TerrorismDNA of Paris attacks’ mastermind not on discarded suicide vest

Published 12 February 2016

French police found no DNA traces of Salah Abdeslam, the fugitive terror suspect who helped mastermind the 13 November Paris attacks, on a suicide belt they thought he discarded in Paris. Another unidentified DNA found on two vests could be that of the bomb maker.

French police investigators have confirmed that the DNA of Salah Abdeslam, one of the terorsts involved in the 13 November terrorist attacks in Paris, was not on an unused suicide belt which was discarded in a Paris rubbish bin. The revalation raises more questions about who was involved in the attacks.

The Local reports that DNA belonging to Bilal Hadfi, one of the suicide bombers who died outside the Stade de France, was found on the used belt.

The French police also said that unidentified DNA was found on the explosive vest used by Brahim Abdeslam, Salah’s brother, who blew himself up on the boulevard Voltaire. The same unknown DNA was also found at a flat in the Belgian town of Auvelais, rented under a false name and used by some of the terrorists.

French media suggested that the unidentified DNA could belong to an unknown bomb maker.

The Local notes that the suicide vest was found in Montrouge, a suburb South of Paris, not far from where investigators located Abdeslam’s mobile phone signal on the night of the attacks.

Investigators say that Abdeslam drove two suicide bombers to the Stade de France football stadium, but then appeared to have second thoughts about launching an attack in the 18th arrondissement, and took the metro. He spent the rest of the night walking around the Montrouge-Châtillon-Bagneux district from where he phoned his cousin, telling him he was “in the sxxx”.

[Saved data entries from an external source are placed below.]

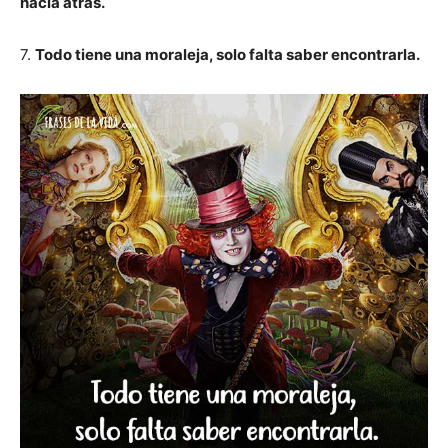
hacia atrás.
7.
Todo tiene una moraleja, solo falta saber encontrarla.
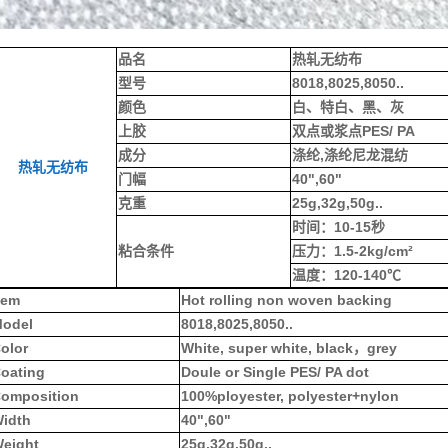
品名
热轧无纺布
型号
8018,8025,8050..
颜色
白、特白、黑、灰
上胶
双点或浆点PES/ PA
成分
涤纶,涤纶尼龙混纺
热轧无纺布
门幅
40",60"
克重
25g,32g,50g..
时间：10-15秒
粘合条件
压力：1.5-2kg/cm²
温度：120-140℃
tem
Hot rolling non woven backing
odel
8018,8025,8050..
olor
White, super white, black，grey
oating
Doule or Single PES/ PA dot
omposition
100%ployester, polyester+nylon
idth
40",60"
eight
25g,32g,50g..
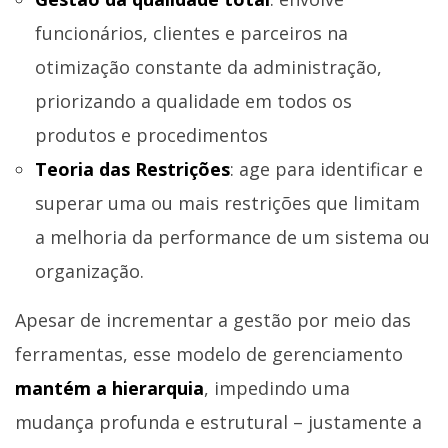
funcionários, clientes e parceiros na
otimização constante da administração,
priorizando a qualidade em todos os
produtos e procedimentos
Teoria das Restrições
: age para identificar e
superar uma ou mais restrições que limitam
a melhoria da performance de um sistema ou
organização.
Apesar de incrementar a gestão por meio das
ferramentas, esse modelo de gerenciamento
mantém a hierarquia
, impedindo uma
mudança profunda e estrutural – justamente a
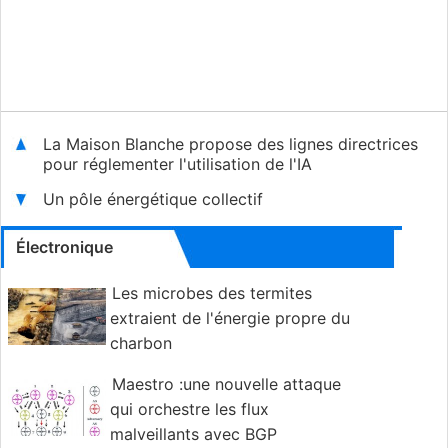
La Maison Blanche propose des lignes directrices
pour réglementer l'utilisation de l'IA
Un pôle énergétique collectif
Électronique
Les microbes des termites
extraient de l'énergie propre du
charbon
Maestro :une nouvelle attaque
qui orchestre les flux
malveillants avec BGP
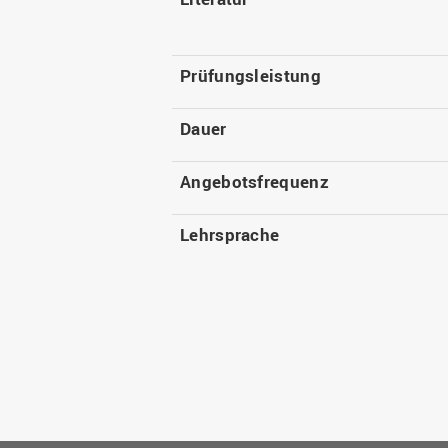
Prüfungsleistung
Dauer
Angebotsfrequenz
Lehrsprache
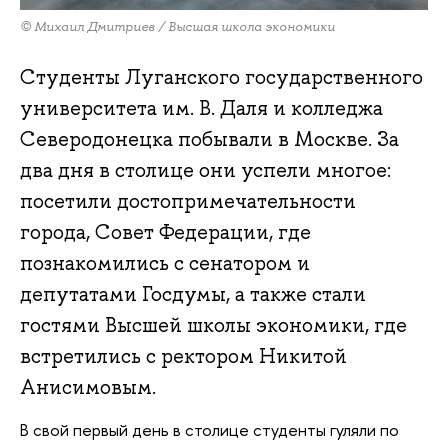
© Михаил Дмитриев / Высшая школа экономики
Студенты Луганского государственного
университета им. В. Даля и колледжа
Северодонецка побывали в Москве. За
два дня в столице они успели многое:
посетили достопримечательности
города, Совет Федерации, где
познакомились с сенатором и
депутатами Госдумы, а также стали
гостями Высшей школы экономики, где
встретились с ректором Никитой
Анисимовым.
В свой первый день в столице студенты гуляли по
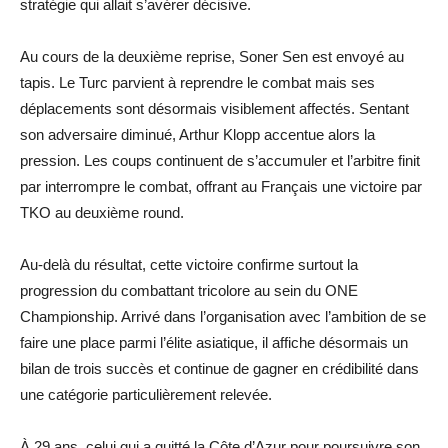
stratégie qui allait s’avérer décisive.
Au cours de la deuxième reprise, Soner Sen est envoyé au
tapis. Le Turc parvient à reprendre le combat mais ses
déplacements sont désormais visiblement affectés. Sentant
son adversaire diminué, Arthur Klopp accentue alors la
pression. Les coups continuent de s’accumuler et l’arbitre finit
par interrompre le combat, offrant au Français une victoire par
TKO au deuxième round.
Au-delà du résultat, cette victoire confirme surtout la
progression du combattant tricolore au sein du ONE
Championship. Arrivé dans l’organisation avec l’ambition de se
faire une place parmi l’élite asiatique, il affiche désormais un
bilan de trois succès et continue de gagner en crédibilité dans
une catégorie particulièrement relevée.
À 29 ans, celui qui a quitté la Côte d’Azur pour poursuivre son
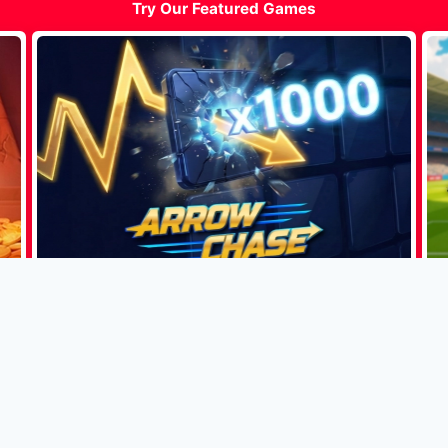
Try Our Featured Games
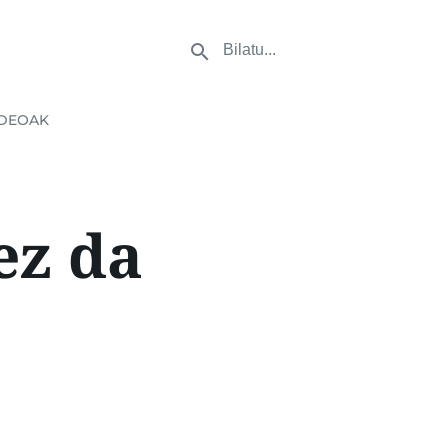
DEOAK
ez da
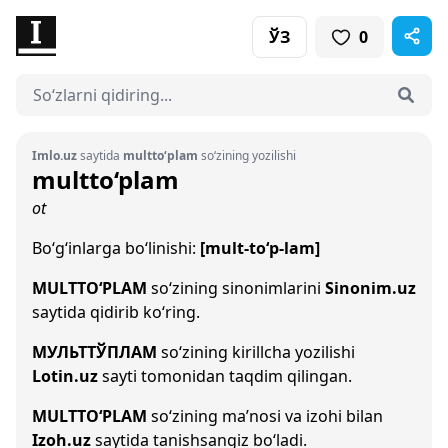
ЎЗ
0
Imlo.uz
saytida
multto‘plam
so‘zining yozilishi
multto‘plam
ot
Bo‘g‘inlarga bo‘linishi:
[mult-to‘p-lam]
MULTTO‘PLAM
so‘zining sinonimlarini
Sinonim.uz
saytida qidirib ko‘ring.
МУЛЬТТЎПЛАМ
so‘zining kirillcha yozilishi
Lotin.uz
sayti tomonidan taqdim qilingan.
MULTTO‘PLAM
so‘zining ma’nosi va izohi bilan
Izoh.uz
saytida tanishsangiz bo‘ladi.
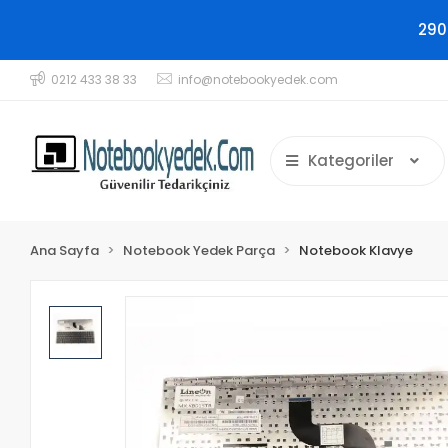
290
0212 433 38 33
info@notebookyedek.com
Kategoriler
Ana Sayfa
Notebook Yedek Parça
Notebook Klavye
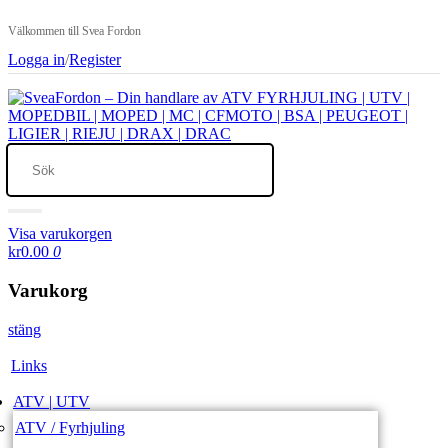
Välkommen till Svea Fordon
Logga in
/
Register
Visa varukorgen
kr0.00
0
Varukorg
stäng
Links
ATV | UTV
ATV / Fyrhjuling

Two of his friends, Mohamed Amri and Hamza Attou, then drove from Brussels and picked him up the following morning, and drove him back to Brussels.

He is still at large.

Investigators told AFP that although his DNA was not found on the discarded vest, one should not “draw conclusions” from this, and that they cannot rule out the possibility that he wore it but no left no genetic traces.

It was speculated the heft Europe and went back to Syria, but the Belgian police earlier this week received a tip that he was seen in a train station in the Belgian town of Genk.